Inactivation of the RB1 gene is a common event in bladder cancer and it has been associated with higher grade, invasive stage tumours, and decreased survival.13,14 We found that the histopathological stage was significantly associated with RB1 heterozygous deletion. In addition, a higher proportion of neoplastic samples had RB1 deletion, both for homozygous (11.0%) and for heterozygous (86.0%) deletion.

Emerging data on the use of HER-2 amplification as a prognostic marker and/or therapeutic target (Trastuzumab) in breast cancer15 stimulated our interest in assessing the rate of HER-2 amplification in these specimens, and we were also encouraged by the cancer and leukemia group B, which has started a trial of single agent Trastuzumab in patients with previously treated advanced bladder disease.16 Studies of HER-2 overexpression and amplification have shown varying results in bladder cancer, as a result of the application of different laboratory techniques.4 Sauter et al found amplification in 10 of 141 bladder tumours, but only in those with aneusomy of chromosome 17.17 Chromosome 17 polysomy was detected in five of seven of our amplified tumours. Polysomy of chromosome 17 in bladder cancer occurs independently of tumour polyploidy.18 Our study strongly confirms the importance of chromosome 17 polysomy in HER-2 amplification detection.
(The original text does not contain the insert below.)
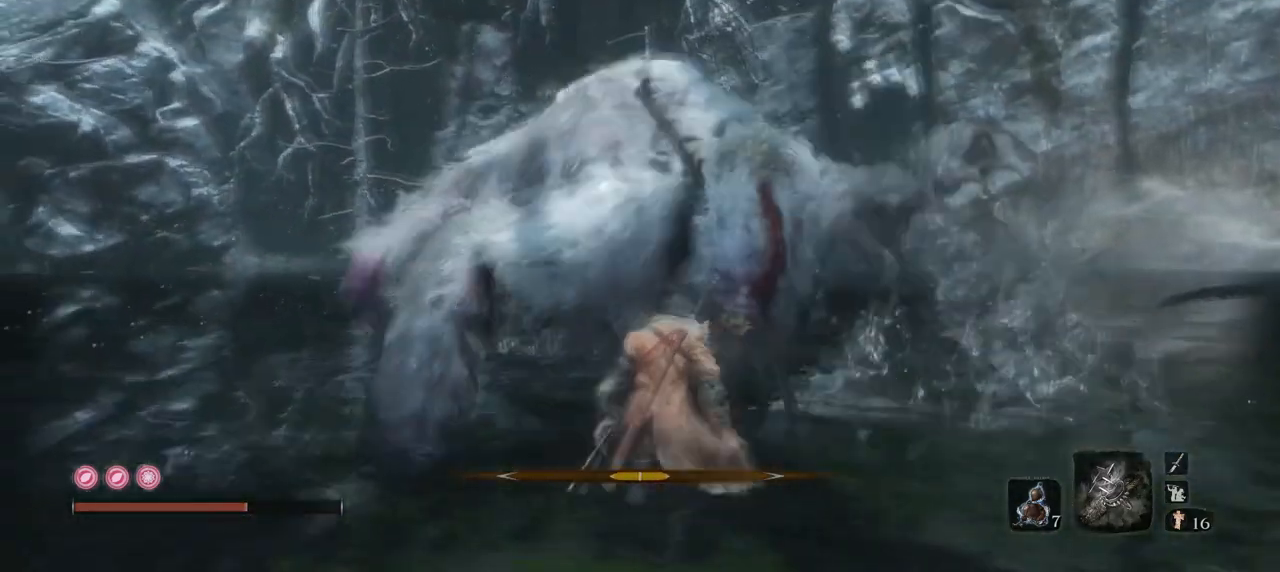
{"keys": ["e"], "mouse": ["right"], "events": [[84, "mouse_right", "up"], [351, "mouse_right", "down"], [501, "s", "up"]]}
The results of our investigation highlight: (1) the presence of general genetic instability in the entire transitional epithelium and a close genetic relation between tumours and the adjacent mucosa; and (2) that the status of chromosomes 7 and 17 and the RB1 gene could be useful genetic markers to complement the standard histopathological staging system and to identify patients at risk of progression. Because bladder cancer progression is undoubtedly associated with particular somatic genetic alterations, individual patients could be characterised by defining any significant genetic aberrations in the tumour obtained during cystectomy. We propose that chromosome 3, 7, and 17 monosomy and RB1 heterozygous deletion should be considered potentially useful intermediate biomarkers to detect patients at high risk of progression who may benefit from particular and innovative therapeutic interventions. Each of these parameters individually and together could improve the understanding of this disease and contribute to categorising patients with advanced bladder cancer. Only larger studies with longterm follow up will determine the usefulness of this observation.

Take home messages

  • Alterations in chromosome 3, 7, and 17 ploidy and RB1 gene alterations were found in bladder cancer

  • Chromosome 3, 7, and 17 monosomy and RB1 heterozygous deletion might be potentially useful intermediate biomarkers to detect those patients at high risk of progression who may benefit from particular and innovative therapeutic interventions

  • Larger, longterm studies with follow up are needed to assess the validity and clinical relevance of these genetic findings

Acknowledgments

We thank Mrs P Franke for the formal English revision of the manuscript and Mrs P Canalini for technical support. Supported by Italian Ministry of Health Project “Trattamento del carcinoma muscolo invasivo della vescica. Fattori prognostici e predittivi della risposta alla chemioterapia adiuvante”.